(Beginning of EXCERPTED TEXT)

Hersh Tapadia

CO-Founder & CEO, allstacks

 

GET TO KNOW HERSH...

Hometown:  Charlotte, NC   

Alma Mater:  North Carolina State – BS, Electrical Engineering; Duke University – MS, Biomedical Engineering

Hobbies:  I love to cook and travel

First Job:  Between high school and college, I had an internship as a software engineer at IBM; and I quickly became disenchanted with the organization, as I felt disconnected from the outcomes we were seeking. My second job was for a neighbor who had a startup company—one that was experiencing hyper-growth—and that experience was addicting.

Q: What influenced you to become an entrepreneur? 

A: When I was five years old, my dad quit his job to start a small business; so, I grew up around the journey, and it felt very natural to me. In fact, as a kid, the perceived stability (my dad never got laid off after all) felt more secure than a corporate job. Then, while I was a student at NC State, I participated in an entrepreneurship program and received a very small amount of money to start a company as my senior project. That was how my first company was born—a medical device company that automated the detection of tuberculosis in India and East Africa. After I graduated, the company was acquired by a startup spinning out of Johnson & Johnson. 

Q: What inspired Allstacks?

(End of EXCERPTED TEXT)
(Beginning of EXTRACTED RECORDS)

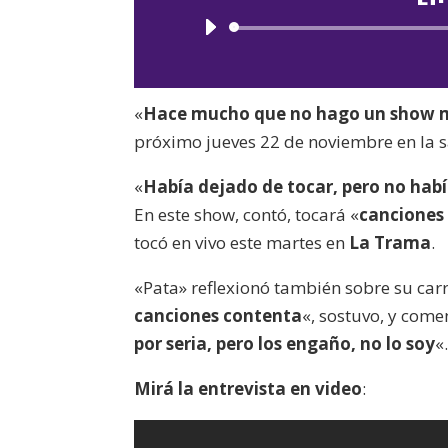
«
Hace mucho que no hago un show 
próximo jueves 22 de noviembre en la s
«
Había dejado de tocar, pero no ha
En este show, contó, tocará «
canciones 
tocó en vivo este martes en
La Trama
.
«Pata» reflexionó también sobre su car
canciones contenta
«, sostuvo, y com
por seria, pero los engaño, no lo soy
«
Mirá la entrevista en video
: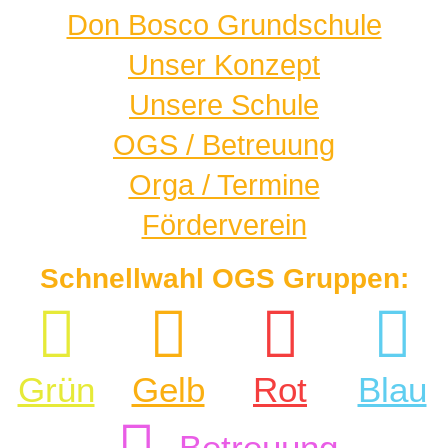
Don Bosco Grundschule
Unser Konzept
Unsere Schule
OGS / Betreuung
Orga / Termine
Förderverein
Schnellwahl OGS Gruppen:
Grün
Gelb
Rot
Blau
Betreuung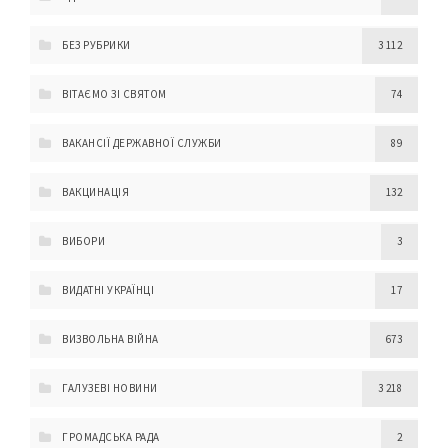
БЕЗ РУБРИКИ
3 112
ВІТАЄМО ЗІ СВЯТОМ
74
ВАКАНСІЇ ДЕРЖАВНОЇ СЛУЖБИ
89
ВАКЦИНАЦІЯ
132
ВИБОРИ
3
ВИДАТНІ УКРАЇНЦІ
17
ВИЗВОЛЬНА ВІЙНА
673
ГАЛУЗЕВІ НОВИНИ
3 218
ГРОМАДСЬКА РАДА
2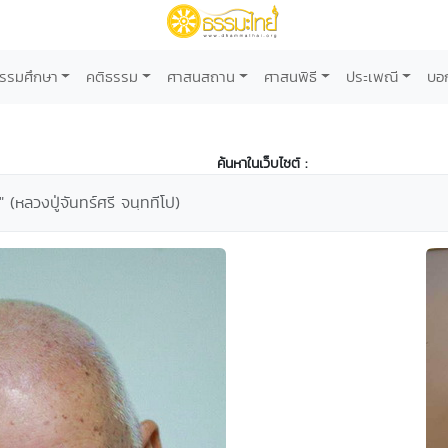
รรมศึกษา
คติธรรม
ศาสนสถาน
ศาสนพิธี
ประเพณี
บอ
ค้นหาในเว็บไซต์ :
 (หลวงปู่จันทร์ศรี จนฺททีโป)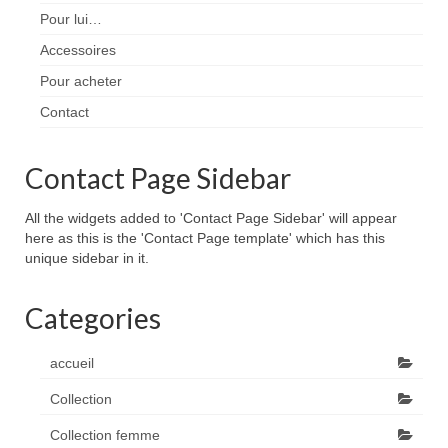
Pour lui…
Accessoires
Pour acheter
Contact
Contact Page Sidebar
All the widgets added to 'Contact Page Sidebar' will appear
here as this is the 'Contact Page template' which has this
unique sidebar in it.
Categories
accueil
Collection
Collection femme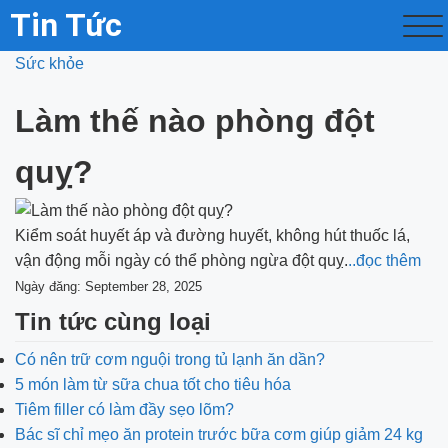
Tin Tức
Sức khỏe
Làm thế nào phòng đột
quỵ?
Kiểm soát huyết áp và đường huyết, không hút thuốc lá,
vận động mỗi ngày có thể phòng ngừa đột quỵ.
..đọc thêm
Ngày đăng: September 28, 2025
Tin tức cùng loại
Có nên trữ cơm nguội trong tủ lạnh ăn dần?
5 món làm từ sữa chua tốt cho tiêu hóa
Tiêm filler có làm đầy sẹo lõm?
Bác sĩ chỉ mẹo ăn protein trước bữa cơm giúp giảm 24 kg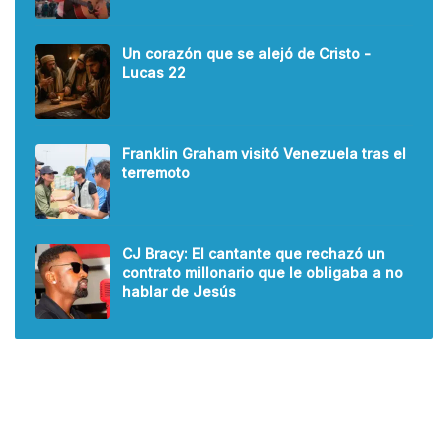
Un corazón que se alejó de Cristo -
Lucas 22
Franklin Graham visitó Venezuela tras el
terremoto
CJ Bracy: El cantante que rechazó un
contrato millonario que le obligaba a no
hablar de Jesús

(End of EXTRACTED RECORDS)
(Beginning of EXTRACTED RECORDS)

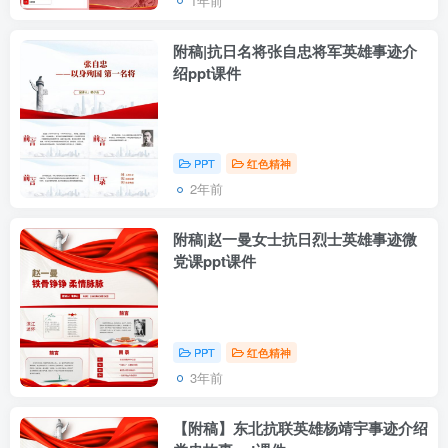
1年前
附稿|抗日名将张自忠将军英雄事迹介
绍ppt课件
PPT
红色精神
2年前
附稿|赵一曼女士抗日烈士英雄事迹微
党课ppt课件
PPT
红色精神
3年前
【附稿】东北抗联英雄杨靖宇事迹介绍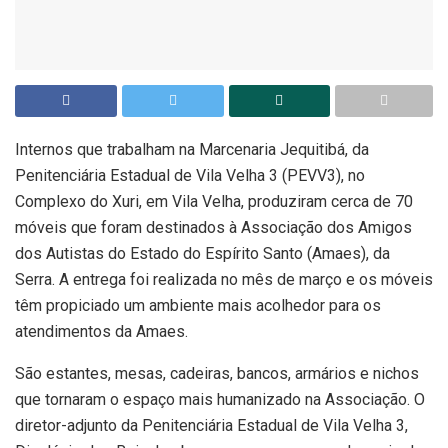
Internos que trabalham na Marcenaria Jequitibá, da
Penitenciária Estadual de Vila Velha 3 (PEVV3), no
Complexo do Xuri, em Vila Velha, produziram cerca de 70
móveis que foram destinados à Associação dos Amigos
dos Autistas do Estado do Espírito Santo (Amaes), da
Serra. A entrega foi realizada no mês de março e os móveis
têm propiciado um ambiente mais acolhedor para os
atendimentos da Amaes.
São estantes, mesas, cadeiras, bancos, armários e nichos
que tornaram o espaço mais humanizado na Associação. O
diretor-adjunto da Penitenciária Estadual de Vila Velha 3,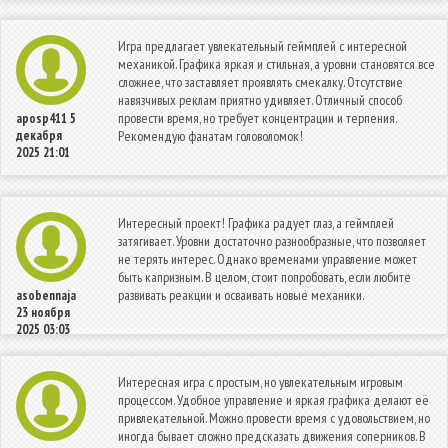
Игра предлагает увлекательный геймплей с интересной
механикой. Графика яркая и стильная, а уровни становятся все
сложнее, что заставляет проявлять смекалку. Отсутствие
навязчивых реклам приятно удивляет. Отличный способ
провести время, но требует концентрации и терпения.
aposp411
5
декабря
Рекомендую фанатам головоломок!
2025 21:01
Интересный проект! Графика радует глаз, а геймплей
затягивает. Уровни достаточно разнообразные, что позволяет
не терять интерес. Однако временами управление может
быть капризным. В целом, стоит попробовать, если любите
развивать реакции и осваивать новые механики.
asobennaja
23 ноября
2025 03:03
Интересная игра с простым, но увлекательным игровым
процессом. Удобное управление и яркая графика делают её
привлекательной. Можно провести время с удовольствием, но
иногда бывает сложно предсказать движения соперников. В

(End of EXTRACTED RECORDS)

> [YOUR ASSIGNMENT]:
According to the Hersh Tapadia profile, why did he become disenchanted with IBM during his software engineering internship? Answer in one to three sentences. Use only the Hersh Tapadia profile.

> [SOLUTION]:
He felt disconnected from the outcomes the organization was seeking.